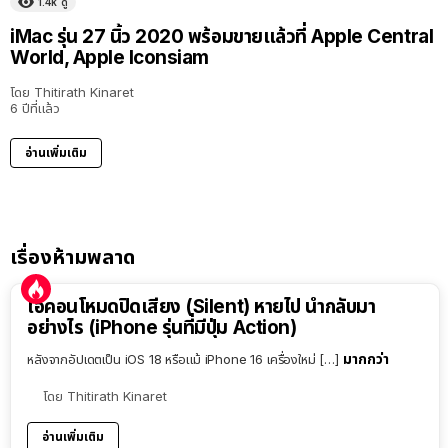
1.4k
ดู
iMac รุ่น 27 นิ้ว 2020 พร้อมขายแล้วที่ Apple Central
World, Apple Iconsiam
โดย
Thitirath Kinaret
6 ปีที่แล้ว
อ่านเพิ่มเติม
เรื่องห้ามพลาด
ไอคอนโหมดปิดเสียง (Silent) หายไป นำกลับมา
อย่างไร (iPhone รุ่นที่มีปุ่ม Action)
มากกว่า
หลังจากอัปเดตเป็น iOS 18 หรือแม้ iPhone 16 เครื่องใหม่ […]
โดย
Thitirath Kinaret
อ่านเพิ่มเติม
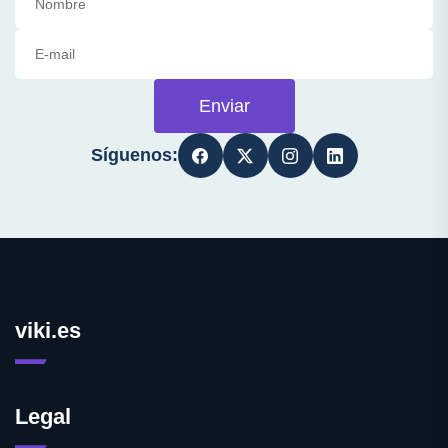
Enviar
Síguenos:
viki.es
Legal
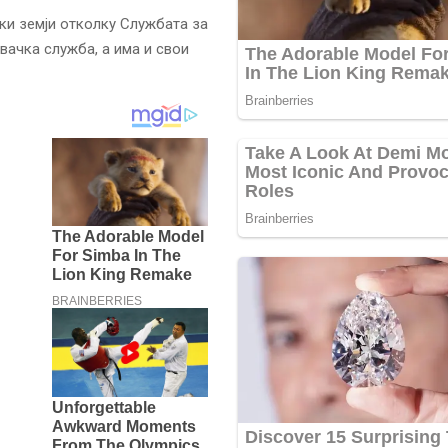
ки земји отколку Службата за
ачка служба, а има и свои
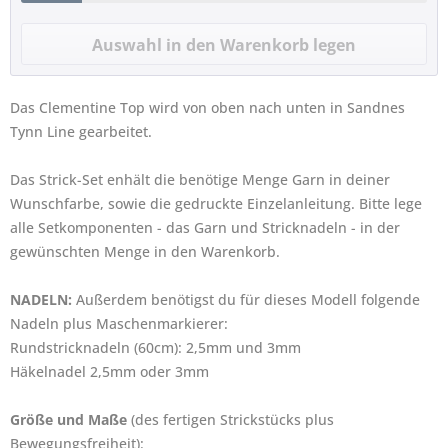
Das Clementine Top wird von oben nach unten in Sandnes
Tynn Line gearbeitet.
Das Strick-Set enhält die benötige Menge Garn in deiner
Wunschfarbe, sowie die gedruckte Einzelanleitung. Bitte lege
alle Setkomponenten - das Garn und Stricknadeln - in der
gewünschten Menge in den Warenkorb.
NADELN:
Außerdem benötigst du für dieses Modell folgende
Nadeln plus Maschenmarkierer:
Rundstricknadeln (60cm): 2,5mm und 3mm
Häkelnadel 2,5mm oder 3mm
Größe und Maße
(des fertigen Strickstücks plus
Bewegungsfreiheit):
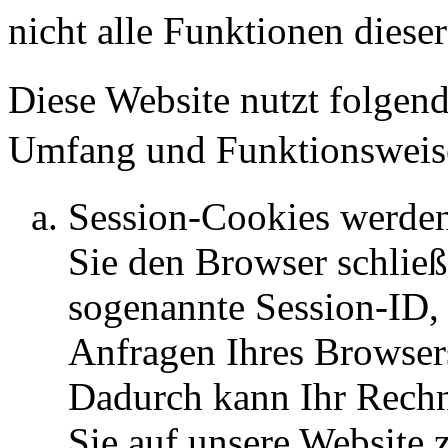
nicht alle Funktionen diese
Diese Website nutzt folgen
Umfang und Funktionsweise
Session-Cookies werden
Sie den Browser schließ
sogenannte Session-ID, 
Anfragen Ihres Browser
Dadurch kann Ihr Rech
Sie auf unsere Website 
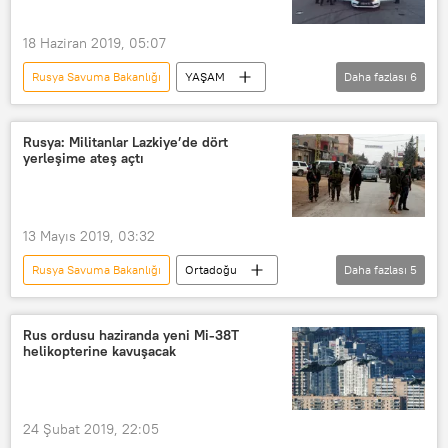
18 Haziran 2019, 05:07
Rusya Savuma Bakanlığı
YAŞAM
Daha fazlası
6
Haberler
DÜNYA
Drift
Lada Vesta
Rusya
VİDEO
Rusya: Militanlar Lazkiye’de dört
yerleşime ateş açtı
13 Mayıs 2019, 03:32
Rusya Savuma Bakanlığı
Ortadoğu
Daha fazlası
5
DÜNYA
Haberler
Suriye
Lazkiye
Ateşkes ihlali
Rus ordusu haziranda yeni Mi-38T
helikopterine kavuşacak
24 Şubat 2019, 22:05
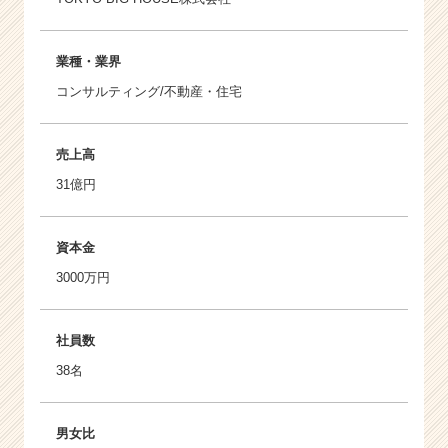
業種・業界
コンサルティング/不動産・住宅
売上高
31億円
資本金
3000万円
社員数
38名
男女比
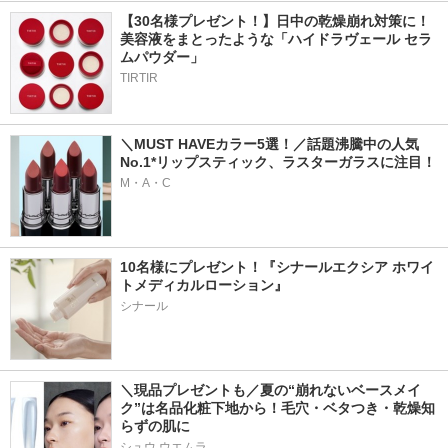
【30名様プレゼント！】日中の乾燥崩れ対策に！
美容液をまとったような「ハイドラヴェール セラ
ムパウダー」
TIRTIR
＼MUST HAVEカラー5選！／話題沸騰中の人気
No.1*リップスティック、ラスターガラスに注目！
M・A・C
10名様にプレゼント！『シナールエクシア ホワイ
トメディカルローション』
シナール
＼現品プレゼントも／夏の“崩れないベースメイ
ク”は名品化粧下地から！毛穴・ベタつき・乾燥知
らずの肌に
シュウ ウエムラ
──────
◆ **What to produce**:
Extract every line of text from the data above, copying each one word for word and in its original order, and leave the pictures out.

◆ **Answer space**:
1.4k
ดู
iMac รุ่น 27 นิ้ว 2020 พร้อมขายแล้วที่ Apple Central
World, Apple Iconsiam
โดย
Thitirath Kinaret
6 ปีที่แล้ว
อ่านเพิ่มเติม
เรื่องห้ามพลาด
ไอคอนโหมดปิดเสียง (Silent) หายไป นำกลับมา
อย่างไร (iPhone รุ่นที่มีปุ่ม Action)
มากกว่า
หลังจากอัปเดตเป็น iOS 18 หรือแม้ iPhone 16 เครื่องใหม่ […]
โดย
Thitirath Kinaret
อ่านเพิ่มเติม
Enviar
Síguenos:
viki.es
Legal
ки земји отколку Службата за
ачка служба, а има и свои
Das Clementine Top wird von oben nach unten in Sandnes
Tynn Line gearbeitet.
Das Strick-Set enhält die benötige Menge Garn in deiner
Wunschfarbe, sowie die gedruckte Einzelanleitung. Bitte lege
alle Setkomponenten - das Garn und Stricknadeln - in der
gewünschten Menge in den Warenkorb.
NADELN:
Außerdem benötigst du für dieses Modell folgende
Nadeln plus Maschenmarkierer:
Rundstricknadeln (60cm): 2,5mm und 3mm
Häkelnadel 2,5mm oder 3mm
Größe und Maße
(des fertigen Strickstücks plus
Bewegungsfreiheit):
nicht alle Funktionen diese
Diese Website nutzt folgen
Umfang und Funktionsweise
Session-Cookies werden
Sie den Browser schließ
sogenannte Session-ID, 
Anfragen Ihres Browser
Dadurch kann Ihr Rech
Sie auf unsere Website 
18 Haziran 2019, 05:07
Rusya Savuma Bakanlığı
YAŞAM
Daha fazlası
6
Haberler
DÜNYA
Drift
Lada Vesta
Rusya
VİDEO
Rusya: Militanlar Lazkiye’de dört
yerleşime ateş açtı
13 Mayıs 2019, 03:32
Rusya Savuma Bakanlığı
Ortadoğu
Daha fazlası
5
DÜNYA
Haberler
Suriye
Lazkiye
Ateşkes ihlali
Rus ordusu haziranda yeni Mi-38T
helikopterine kavuşacak
24 Şubat 2019, 22:05
業種・業界
コンサルティング/不動産・住宅
売上高
31億円
資本金
3000万円
社員数
38名
男女比
【30名様プレゼント！】日中の乾燥崩れ対策に！
美容液をまとったような「ハイドラヴェール セラ
ムパウダー」
TIRTIR
＼MUST HAVEカラー5選！／話題沸騰中の人気
No.1*リップスティック、ラスターガラスに注目！
M・A・C
10名様にプレゼント！『シナールエクシア ホワイ
トメディカルローション』
シナール
＼現品プレゼントも／夏の“崩れないベースメイ
ク”は名品化粧下地から！毛穴・ベタつき・乾燥知
らずの肌に
シュウ ウエムラ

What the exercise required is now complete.